_Stated task_
Rewrite every line in the data below as a numbered list, dropping any blank lines.

------ The records ------

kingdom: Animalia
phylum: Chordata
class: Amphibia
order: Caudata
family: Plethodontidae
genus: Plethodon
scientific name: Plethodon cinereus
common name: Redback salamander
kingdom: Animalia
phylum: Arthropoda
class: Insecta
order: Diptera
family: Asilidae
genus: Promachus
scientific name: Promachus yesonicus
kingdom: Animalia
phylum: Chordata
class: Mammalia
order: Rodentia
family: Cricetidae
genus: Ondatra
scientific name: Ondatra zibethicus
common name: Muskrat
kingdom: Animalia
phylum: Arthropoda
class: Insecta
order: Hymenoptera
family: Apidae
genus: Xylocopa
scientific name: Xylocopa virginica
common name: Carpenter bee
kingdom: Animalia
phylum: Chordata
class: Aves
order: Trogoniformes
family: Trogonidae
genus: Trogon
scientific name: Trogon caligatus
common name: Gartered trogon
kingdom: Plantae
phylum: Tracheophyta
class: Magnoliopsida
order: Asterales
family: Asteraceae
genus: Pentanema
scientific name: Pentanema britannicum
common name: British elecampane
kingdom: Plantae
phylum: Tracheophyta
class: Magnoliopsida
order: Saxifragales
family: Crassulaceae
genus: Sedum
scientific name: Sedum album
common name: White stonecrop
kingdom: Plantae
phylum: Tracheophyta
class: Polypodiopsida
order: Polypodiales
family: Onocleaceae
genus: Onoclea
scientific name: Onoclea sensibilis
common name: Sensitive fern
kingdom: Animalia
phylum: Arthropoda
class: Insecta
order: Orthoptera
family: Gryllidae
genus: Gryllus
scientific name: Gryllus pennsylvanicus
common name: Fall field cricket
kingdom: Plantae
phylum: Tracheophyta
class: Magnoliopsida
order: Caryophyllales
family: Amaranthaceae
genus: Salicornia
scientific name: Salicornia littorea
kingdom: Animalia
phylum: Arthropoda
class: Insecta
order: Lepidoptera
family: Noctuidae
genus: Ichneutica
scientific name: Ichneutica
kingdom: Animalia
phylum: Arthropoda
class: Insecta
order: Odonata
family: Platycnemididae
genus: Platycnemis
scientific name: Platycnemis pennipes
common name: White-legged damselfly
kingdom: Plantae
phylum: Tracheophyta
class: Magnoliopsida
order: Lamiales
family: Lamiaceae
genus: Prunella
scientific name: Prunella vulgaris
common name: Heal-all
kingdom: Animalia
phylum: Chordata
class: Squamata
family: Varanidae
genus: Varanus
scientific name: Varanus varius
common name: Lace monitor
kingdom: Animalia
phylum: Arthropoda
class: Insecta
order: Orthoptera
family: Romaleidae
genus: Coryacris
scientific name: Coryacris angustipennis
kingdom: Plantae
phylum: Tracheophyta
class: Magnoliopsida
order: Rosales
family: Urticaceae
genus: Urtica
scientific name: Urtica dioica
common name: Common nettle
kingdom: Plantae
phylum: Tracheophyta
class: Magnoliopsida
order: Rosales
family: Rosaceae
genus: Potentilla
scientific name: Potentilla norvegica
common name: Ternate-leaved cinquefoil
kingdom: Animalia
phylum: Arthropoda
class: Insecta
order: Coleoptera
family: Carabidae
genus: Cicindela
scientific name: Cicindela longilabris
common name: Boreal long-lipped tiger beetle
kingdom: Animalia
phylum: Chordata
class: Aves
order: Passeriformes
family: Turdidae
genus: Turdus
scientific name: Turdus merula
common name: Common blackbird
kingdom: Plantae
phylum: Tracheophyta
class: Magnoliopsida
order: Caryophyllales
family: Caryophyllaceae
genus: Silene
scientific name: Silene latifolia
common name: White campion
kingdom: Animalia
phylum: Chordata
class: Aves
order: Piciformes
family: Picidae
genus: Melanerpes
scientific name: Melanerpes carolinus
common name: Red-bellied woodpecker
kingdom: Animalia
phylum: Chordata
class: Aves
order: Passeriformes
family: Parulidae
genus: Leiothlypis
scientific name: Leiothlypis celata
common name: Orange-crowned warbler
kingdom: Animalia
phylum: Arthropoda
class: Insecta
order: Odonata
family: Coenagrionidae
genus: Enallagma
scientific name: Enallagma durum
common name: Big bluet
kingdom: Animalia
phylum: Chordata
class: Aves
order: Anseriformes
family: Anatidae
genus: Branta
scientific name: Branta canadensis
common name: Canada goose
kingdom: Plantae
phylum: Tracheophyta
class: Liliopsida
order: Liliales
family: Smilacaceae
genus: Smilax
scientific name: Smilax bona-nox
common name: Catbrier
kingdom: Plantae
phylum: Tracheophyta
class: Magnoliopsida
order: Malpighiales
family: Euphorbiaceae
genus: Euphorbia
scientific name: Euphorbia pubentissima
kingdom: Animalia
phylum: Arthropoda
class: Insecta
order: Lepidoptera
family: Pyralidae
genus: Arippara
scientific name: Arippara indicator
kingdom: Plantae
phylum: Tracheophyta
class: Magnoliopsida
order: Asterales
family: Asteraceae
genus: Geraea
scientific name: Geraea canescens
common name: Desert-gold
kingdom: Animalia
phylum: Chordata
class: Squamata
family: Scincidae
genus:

------

_Task answer_
1. kingdom: Animalia
2. phylum: Chordata
3. class: Amphibia
4. order: Caudata
5. family: Plethodontidae
6. genus: Plethodon
7. scientific name: Plethodon cinereus
8. common name: Redback salamander
9. kingdom: Animalia
10. phylum: Arthropoda
11. class: Insecta
12. order: Diptera
13. family: Asilidae
14. genus: Promachus
15. scientific name: Promachus yesonicus
16. kingdom: Animalia
17. phylum: Chordata
18. class: Mammalia
19. order: Rodentia
20. family: Cricetidae
21. genus: Ondatra
22. scientific name: Ondatra zibethicus
23. common name: Muskrat
24. kingdom: Animalia
25. phylum: Arthropoda
26. class: Insecta
27. order: Hymenoptera
28. family: Apidae
29. genus: Xylocopa
30. scientific name: Xylocopa virginica
31. common name: Carpenter bee
32. kingdom: Animalia
33. phylum: Chordata
34. class: Aves
35. order: Trogoniformes
36. family: Trogonidae
37. genus: Trogon
38. scientific name: Trogon caligatus
39. common name: Gartered trogon
40. kingdom: Plantae
41. phylum: Tracheophyta
42. class: Magnoliopsida
43. order: Asterales
44. family: Asteraceae
45. genus: Pentanema
46. scientific name: Pentanema britannicum
47. common name: British elecampane
48. kingdom: Plantae
49. phylum: Tracheophyta
50. class: Magnoliopsida
51. order: Saxifragales
52. family: Crassulaceae
53. genus: Sedum
54. scientific name: Sedum album
55. common name: White stonecrop
56. kingdom: Plantae
57. phylum: Tracheophyta
58. class: Polypodiopsida
59. order: Polypodiales
60. family: Onocleaceae
61. genus: Onoclea
62. scientific name: Onoclea sensibilis
63. common name: Sensitive fern
64. kingdom: Animalia
65. phylum: Arthropoda
66. class: Insecta
67. order: Orthoptera
68. family: Gryllidae
69. genus: Gryllus
70. scientific name: Gryllus pennsylvanicus
71. common name: Fall field cricket
72. kingdom: Plantae
73. phylum: Tracheophyta
74. class: Magnoliopsida
75. order: Caryophyllales
76. family: Amaranthaceae
77. genus: Salicornia
78. scientific name: Salicornia littorea
79. kingdom: Animalia
80. phylum: Arthropoda
81. class: Insecta
82. order: Lepidoptera
83. family: Noctuidae
84. genus: Ichneutica
85. scientific name: Ichneutica
86. kingdom: Animalia
87. phylum: Arthropoda
88. class: Insecta
89. order: Odonata
90. family: Platycnemididae
91. genus: Platycnemis
92. scientific name: Platycnemis pennipes
93. common name: White-legged damselfly
94. kingdom: Plantae
95. phylum: Tracheophyta
96. class: Magnoliopsida
97. order: Lamiales
98. family: Lamiaceae
99. genus: Prunella
100. scientific name: Prunella vulgaris
101. common name: Heal-all
102. kingdom: Animalia
103. phylum: Chordata
104. class: Squamata
105. family: Varanidae
106. genus: Varanus
107. scientific name: Varanus varius
108. common name: Lace monitor
109. kingdom: Animalia
110. phylum: Arthropoda
111. class: Insecta
112. order: Orthoptera
113. family: Romaleidae
114. genus: Coryacris
115. scientific name: Coryacris angustipennis
116. kingdom: Plantae
117. phylum: Tracheophyta
118. class: Magnoliopsida
119. order: Rosales
120. family: Urticaceae
121. genus: Urtica
122. scientific name: Urtica dioica
123. common name: Common nettle
124. kingdom: Plantae
125. phylum: Tracheophyta
126. class: Magnoliopsida
127. order: Rosales
128. family: Rosaceae
129. genus: Potentilla
130. scientific name: Potentilla norvegica
131. common name: Ternate-leaved cinquefoil
132. kingdom: Animalia
133. phylum: Arthropoda
134. class: Insecta
135. order: Coleoptera
136. family: Carabidae
137. genus: Cicindela
138. scientific name: Cicindela longilabris
139. common name: Boreal long-lipped tiger beetle
140. kingdom: Animalia
141. phylum: Chordata
142. class: Aves
143. order: Passeriformes
144. family: Turdidae
145. genus: Turdus
146. scientific name: Turdus merula
147. common name: Common blackbird
148. kingdom: Plantae
149. phylum: Tracheophyta
150. class: Magnoliopsida
151. order: Caryophyllales
152. family: Caryophyllaceae
153. genus: Silene
154. scientific name: Silene latifolia
155. common name: White campion
156. kingdom: Animalia
157. phylum: Chordata
158. class: Aves
159. order: Piciformes
160. family: Picidae
161. genus: Melanerpes
162. scientific name: Melanerpes carolinus
163. common name: Red-bellied woodpecker
164. kingdom: Animalia
165. phylum: Chordata
166. class: Aves
167. order: Passeriformes
168. family: Parulidae
169. genus: Leiothlypis
170. scientific name: Leiothlypis celata
171. common name: Orange-crowned warbler
172. kingdom: Animalia
173. phylum: Arthropoda
174. class: Insecta
175. order: Odonata
176. family: Coenagrionidae
177. genus: Enallagma
178. scientific name: Enallagma durum
179. common name: Big bluet
180. kingdom: Animalia
181. phylum: Chordata
182. class: Aves
183. order: Anseriformes
184. family: Anatidae
185. genus: Branta
186. scientific name: Branta canadensis
187. common name: Canada goose
188. kingdom: Plantae
189. phylum: Tracheophyta
190. class: Liliopsida
191. order: Liliales
192. family: Smilacaceae
193. genus: Smilax
194. scientific name: Smilax bona-nox
195. common name: Catbrier
196. kingdom: Plantae
197. phylum: Tracheophyta
198. class: Magnoliopsida
199. order: Malpighiales
200. family: Euphorbiaceae
201. genus: Euphorbia
202. scientific name: Euphorbia pubentissima
203. kingdom: Animalia
204. phylum: Arthropoda
205. class: Insecta
206. order: Lepidoptera
207. family: Pyralidae
208. genus: Arippara
209. scientific name: Arippara indicator
210. kingdom: Plantae
211. phylum: Tracheophyta
212. class: Magnoliopsida
213. order: Asterales
214. family: Asteraceae
215. genus: Geraea
216. scientific name: Geraea canescens
217. common name: Desert-gold
218. kingdom: Animalia
219. phylum: Chordata
220. class: Squamata
221. family: Scincidae
222. genus:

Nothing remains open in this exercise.